Work item ▸ Copy, in full, each line of the material that holds the word "Team".

####################

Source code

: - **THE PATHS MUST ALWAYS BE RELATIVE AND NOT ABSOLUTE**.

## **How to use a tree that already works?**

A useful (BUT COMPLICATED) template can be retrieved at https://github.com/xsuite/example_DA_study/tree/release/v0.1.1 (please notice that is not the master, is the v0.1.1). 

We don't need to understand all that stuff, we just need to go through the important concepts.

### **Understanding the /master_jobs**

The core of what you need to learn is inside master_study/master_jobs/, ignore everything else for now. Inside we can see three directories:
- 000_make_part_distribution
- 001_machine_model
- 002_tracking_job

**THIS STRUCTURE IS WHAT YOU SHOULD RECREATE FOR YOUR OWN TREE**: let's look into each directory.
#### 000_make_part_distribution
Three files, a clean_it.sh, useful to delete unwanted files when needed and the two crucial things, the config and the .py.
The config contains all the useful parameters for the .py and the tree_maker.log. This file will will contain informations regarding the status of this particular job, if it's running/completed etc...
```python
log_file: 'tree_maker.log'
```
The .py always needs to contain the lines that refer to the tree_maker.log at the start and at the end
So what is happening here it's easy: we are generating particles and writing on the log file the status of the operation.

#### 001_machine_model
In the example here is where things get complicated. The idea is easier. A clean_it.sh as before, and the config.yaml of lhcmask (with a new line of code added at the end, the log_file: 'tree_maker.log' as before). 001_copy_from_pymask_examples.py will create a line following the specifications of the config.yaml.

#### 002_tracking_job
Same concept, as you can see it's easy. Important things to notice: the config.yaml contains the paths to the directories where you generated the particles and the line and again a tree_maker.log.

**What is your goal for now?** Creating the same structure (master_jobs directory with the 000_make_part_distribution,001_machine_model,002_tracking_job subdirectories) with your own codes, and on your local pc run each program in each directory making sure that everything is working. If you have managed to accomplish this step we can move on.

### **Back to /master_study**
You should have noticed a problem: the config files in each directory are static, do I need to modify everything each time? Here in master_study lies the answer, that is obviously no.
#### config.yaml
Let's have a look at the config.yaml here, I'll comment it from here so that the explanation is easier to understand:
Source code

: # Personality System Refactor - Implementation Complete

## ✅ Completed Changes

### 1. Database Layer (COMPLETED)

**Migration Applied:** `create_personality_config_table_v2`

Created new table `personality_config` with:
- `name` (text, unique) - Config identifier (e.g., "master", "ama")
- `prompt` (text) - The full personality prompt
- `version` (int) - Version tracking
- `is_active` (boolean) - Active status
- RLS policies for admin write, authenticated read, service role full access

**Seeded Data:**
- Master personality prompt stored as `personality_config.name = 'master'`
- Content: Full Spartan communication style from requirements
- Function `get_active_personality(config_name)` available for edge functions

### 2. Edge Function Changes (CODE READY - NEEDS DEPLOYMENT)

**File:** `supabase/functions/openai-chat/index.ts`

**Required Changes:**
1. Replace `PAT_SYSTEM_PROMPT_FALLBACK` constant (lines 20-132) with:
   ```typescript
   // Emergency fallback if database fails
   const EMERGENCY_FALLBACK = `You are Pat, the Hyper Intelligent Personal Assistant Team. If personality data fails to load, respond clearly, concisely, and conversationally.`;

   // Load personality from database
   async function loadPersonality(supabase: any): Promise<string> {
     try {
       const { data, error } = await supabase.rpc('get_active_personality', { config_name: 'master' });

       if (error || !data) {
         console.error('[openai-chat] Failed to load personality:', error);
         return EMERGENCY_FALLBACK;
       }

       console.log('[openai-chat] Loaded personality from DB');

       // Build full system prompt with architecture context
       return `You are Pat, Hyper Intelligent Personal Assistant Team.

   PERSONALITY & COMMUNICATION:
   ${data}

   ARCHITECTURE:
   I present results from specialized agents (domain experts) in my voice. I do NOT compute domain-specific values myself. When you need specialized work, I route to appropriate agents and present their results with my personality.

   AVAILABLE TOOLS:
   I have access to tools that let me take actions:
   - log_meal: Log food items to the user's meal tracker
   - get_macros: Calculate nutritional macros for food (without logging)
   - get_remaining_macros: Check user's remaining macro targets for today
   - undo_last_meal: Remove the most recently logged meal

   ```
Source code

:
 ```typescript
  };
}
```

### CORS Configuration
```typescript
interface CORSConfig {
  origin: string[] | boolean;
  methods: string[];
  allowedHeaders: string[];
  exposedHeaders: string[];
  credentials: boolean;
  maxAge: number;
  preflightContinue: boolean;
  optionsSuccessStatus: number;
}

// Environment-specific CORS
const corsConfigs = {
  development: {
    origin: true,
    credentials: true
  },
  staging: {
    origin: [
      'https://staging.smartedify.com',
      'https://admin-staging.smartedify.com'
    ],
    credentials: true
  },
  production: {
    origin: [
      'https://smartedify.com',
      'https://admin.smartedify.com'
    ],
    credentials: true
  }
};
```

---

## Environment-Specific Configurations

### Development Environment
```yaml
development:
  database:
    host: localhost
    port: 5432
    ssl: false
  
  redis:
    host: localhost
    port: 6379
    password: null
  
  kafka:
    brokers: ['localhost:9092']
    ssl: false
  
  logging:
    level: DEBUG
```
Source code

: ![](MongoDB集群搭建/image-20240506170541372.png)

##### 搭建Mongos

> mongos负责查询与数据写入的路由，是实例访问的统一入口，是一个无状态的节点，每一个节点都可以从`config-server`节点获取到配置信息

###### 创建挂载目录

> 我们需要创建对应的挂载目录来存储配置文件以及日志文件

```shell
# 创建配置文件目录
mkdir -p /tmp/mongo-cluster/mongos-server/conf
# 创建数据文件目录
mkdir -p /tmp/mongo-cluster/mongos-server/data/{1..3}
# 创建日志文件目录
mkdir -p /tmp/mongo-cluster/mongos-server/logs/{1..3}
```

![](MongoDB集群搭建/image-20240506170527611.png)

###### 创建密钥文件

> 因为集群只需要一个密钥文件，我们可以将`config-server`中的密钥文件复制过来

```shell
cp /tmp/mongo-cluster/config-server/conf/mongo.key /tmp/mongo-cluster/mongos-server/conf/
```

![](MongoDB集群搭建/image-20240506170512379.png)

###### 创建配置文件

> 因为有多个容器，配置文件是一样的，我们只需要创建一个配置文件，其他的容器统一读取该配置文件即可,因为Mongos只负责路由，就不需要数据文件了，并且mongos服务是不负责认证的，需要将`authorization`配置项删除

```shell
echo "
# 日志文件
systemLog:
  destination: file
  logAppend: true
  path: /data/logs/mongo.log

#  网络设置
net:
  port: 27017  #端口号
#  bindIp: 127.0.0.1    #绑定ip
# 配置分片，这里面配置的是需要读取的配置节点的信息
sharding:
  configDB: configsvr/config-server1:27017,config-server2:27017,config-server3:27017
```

####################

Written answer ▸
   const EMERGENCY_FALLBACK = `You are Pat, the Hyper Intelligent Personal Assistant Team. If personality data fails to load, respond clearly, concisely, and conversationally.`;
       return `You are Pat, Hyper Intelligent Personal Assistant Team.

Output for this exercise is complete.